### Challenge A
In the patch review below, which two reviewers did the author add to the revision?

### Provided passage
——

This is an archive of the discontinued LLVM Phabricator instance.

[AArch64] Build correct vector filled with undef nodes
Needs ReviewPublic

Authored by David.Xu on Aug 31 2014, 10:35 PM.

Details

Summary

This patch generates correct vector when visiting AND and OR SDNodes in DAGCombiner. When a BuildVectore SDNode which is one of the operands of AND/OR SDNOdes is checked to be all zero/ones, it just return this SDNode. But in this SDNode there may be some undef elements. These undef elements should be replaced with real ZEROS/ONES, because the undef elements have been regard as ZEROS/ONES in ISD::isBuildVectorAllZeros()/ISD::isBuildVectorAllOnes() function.

If these undef elements are not replaced, It will cause some bugs. For example,
define <8 x i16> @aarch64_tree_tests_and(<8 x i16> %a) {
entry:

%and = and <8 x i16> <i16 0, i16 undef, i16 undef, i16 0, i16 0, i16 undef, i16 undef, i16 0>, %a
%ret = add <8 x i16> %and, <i16 -32768, i16 32767, i16 4664, i16 32767, i16 -32768, i16 -32768, i16 0, i16 0>
ret <8 x i16> %ret

}

After visitAND,
%and = <8 x i16> <i16 0, i16 undef, i16 undef, i16 0, i16 0, i16 undef, i16 undef, i16 0>
%ret = <8 x i16> <i16 -32768, i16 undef, i16 undef, i16 32767, i16 -32768, i16 undef, i16 undef, i16 0>
The undef elements in %ret are regard as ZEROS in the end, but it should be i16 32767, i16 4664, i16 -32768 and i16 0.

This bug is found in the emperor test. This bug indicates that we should not deal with AND/OR and ADD/SUB in the same way, because visitAND/visitOR returns the AllZEROS/ONES SDNodes, while visitADD/visitSUB returns the other SDNodes.

Diff Detail

Event Timeline

David.Xu updated this revision to Diff 13134.Aug 31 2014, 10:35 PM
David.Xu retitled this revision from to [AArch64] Build correct vector filled with undef nodes.
David.Xu updated this object.
David.Xu edited the test plan for this revision. (Show Details)
David.Xu added reviewers: t.p.northover, Jiangning.
David.Xu added a subscriber: Unknown Object (MLST).Aug 31 2014, 10:36 PM
t.p.northover edited edge metadata.Sep 1 2014, 5:28 AM

Hi David,

Thanks for working on this. Bet it was fun to track down! I've got a comment about the implementation...

lib/CodeGen/SelectionDAG/DAGCombiner.cpp
486

I think this might be more useful as a generic getConstantSplat function in SelectionDAG (following the SelectionDAG::getConstant functions).

It wouldn't significantly complicate the use-sites, would simplify the implementation (don't need to care about bitcasts or weird promotion rules or anything) and I could see other cases where it could be used.

Something like (untested)

——

### Challenge B
Print every line of the records below word for word, omitting the pictures.

### Extracted records
——

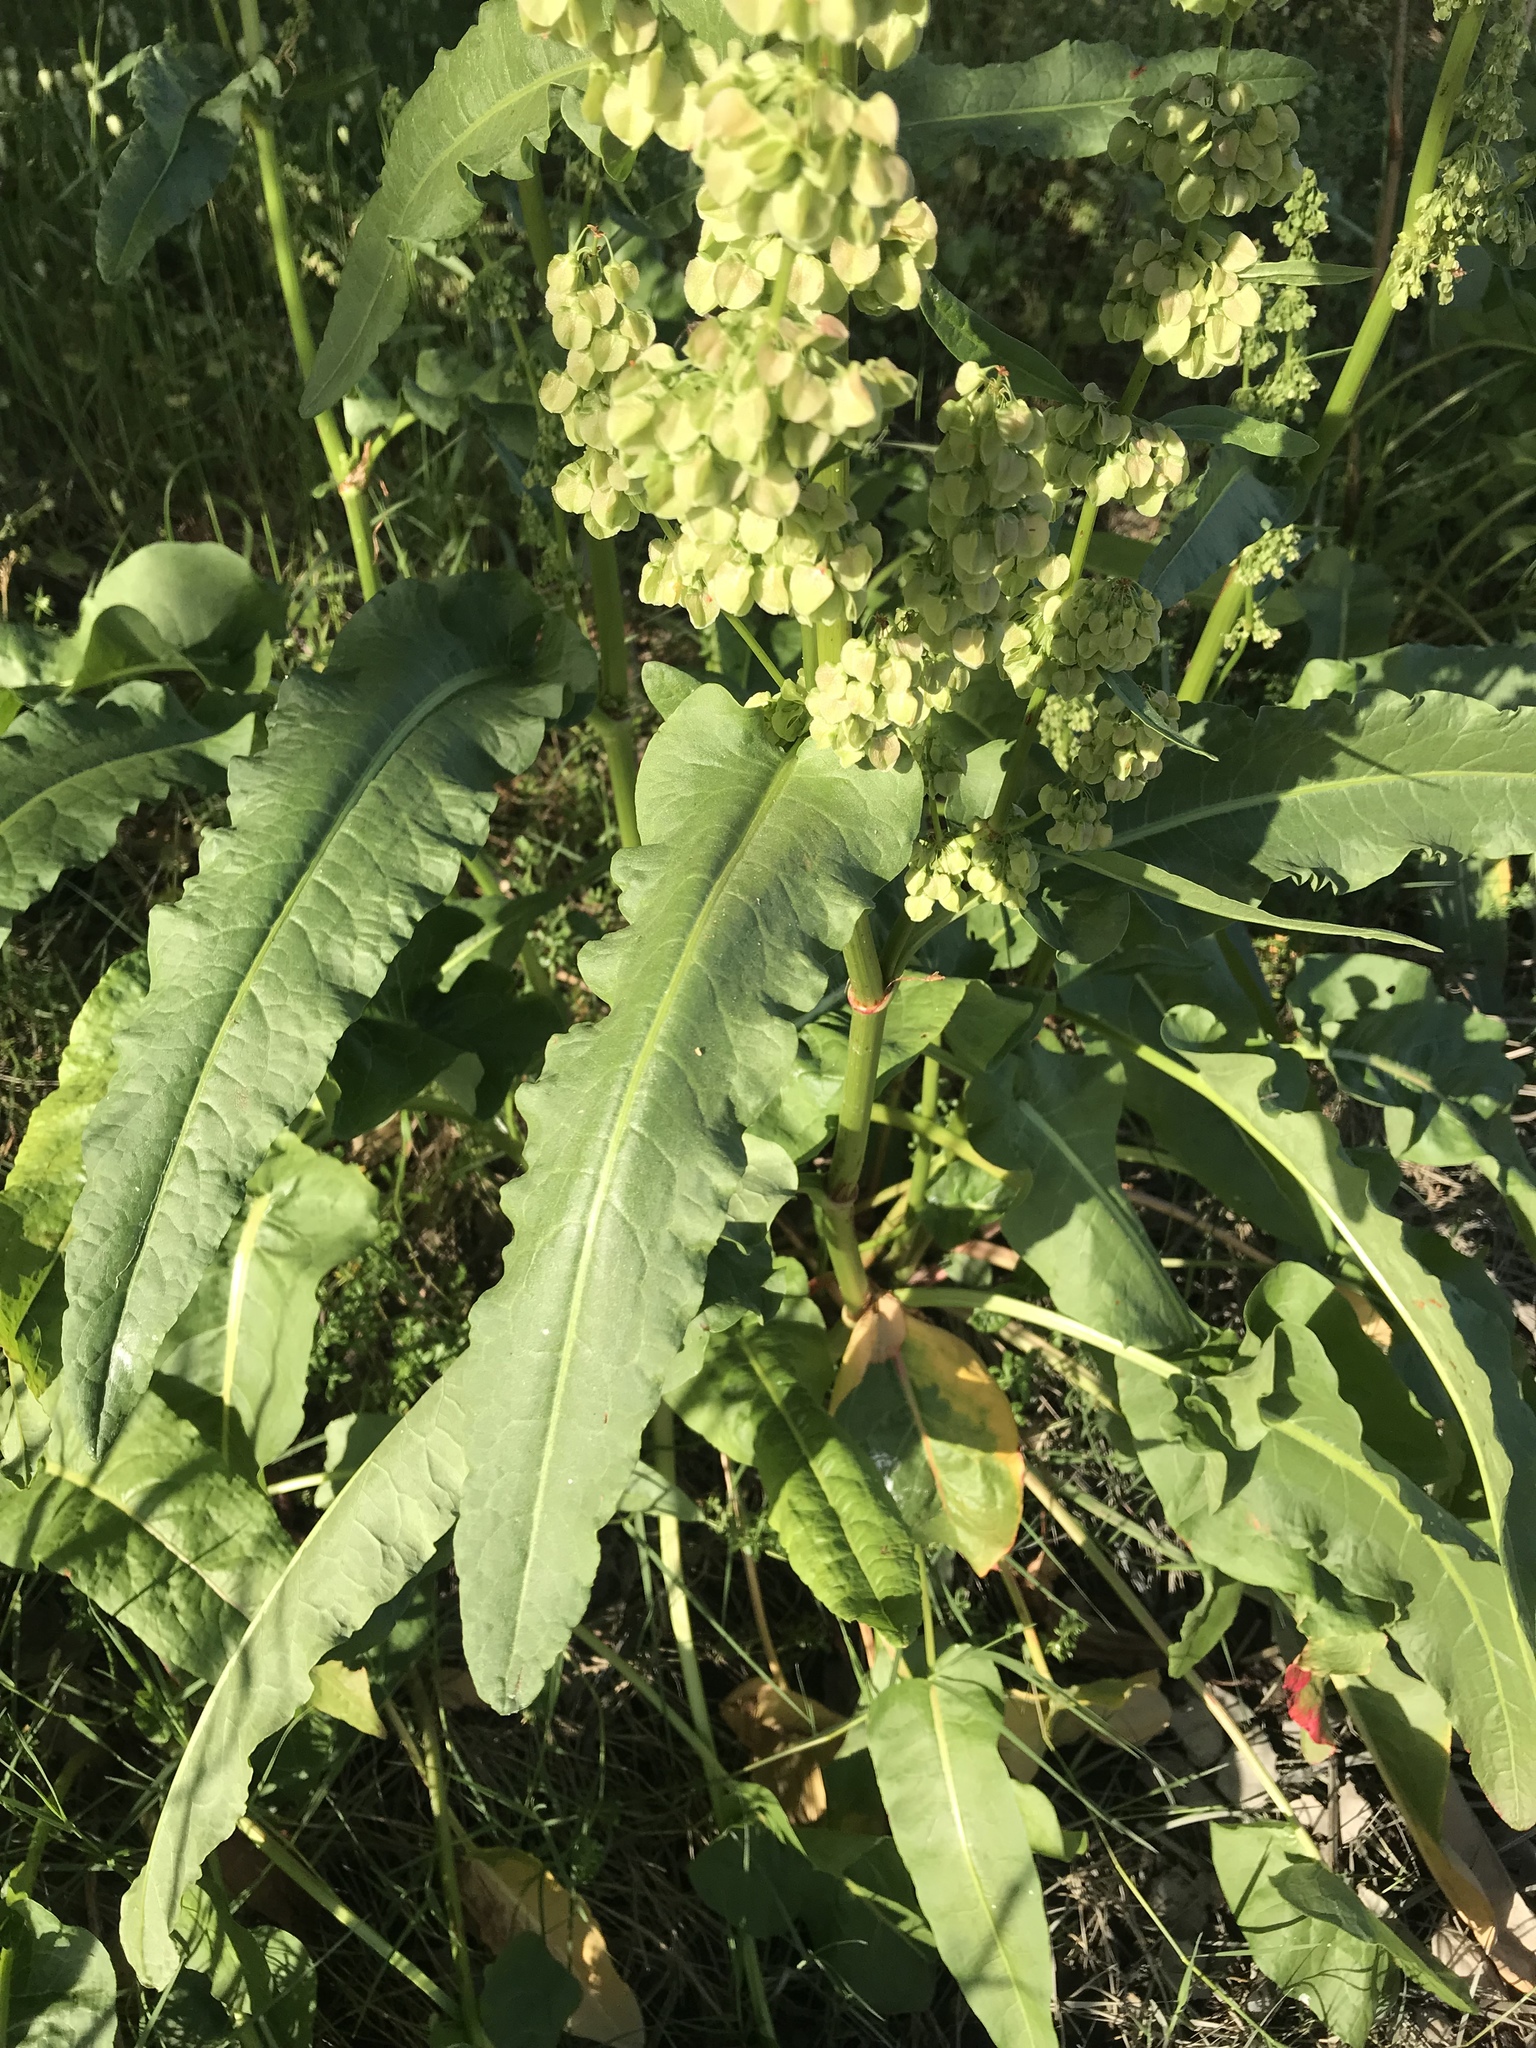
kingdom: Plantae
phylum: Tracheophyta
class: Magnoliopsida
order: Caryophyllales
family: Polygonaceae
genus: Rumex
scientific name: Rumex crispus
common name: Curled dock
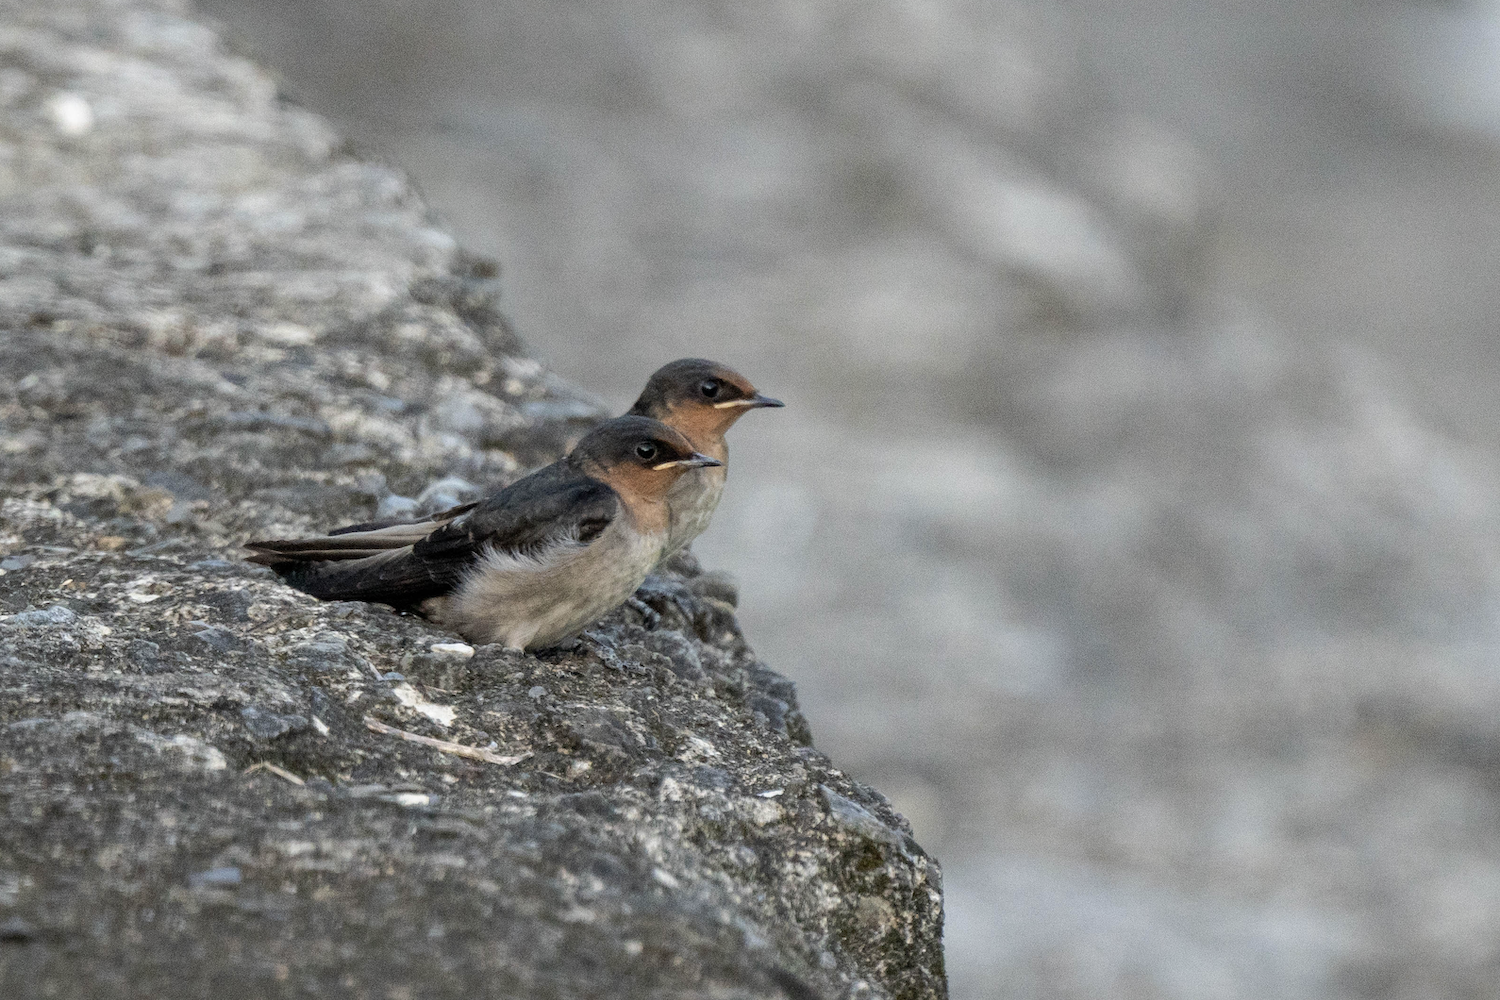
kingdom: Animalia
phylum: Chordata
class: Aves
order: Passeriformes
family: Hirundinidae
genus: Hirundo
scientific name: Hirundo tahitica
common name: Pacific swallow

——

### Complete output A
t.p.northover and Jiangning

### Complete output B
kingdom: Plantae
phylum: Tracheophyta
class: Magnoliopsida
order: Caryophyllales
family: Polygonaceae
genus: Rumex
scientific name: Rumex crispus
common name: Curled dock
kingdom: Animalia
phylum: Chordata
class: Aves
order: Passeriformes
family: Hirundinidae
genus: Hirundo
scientific name: Hirundo tahitica
common name: Pacific swallow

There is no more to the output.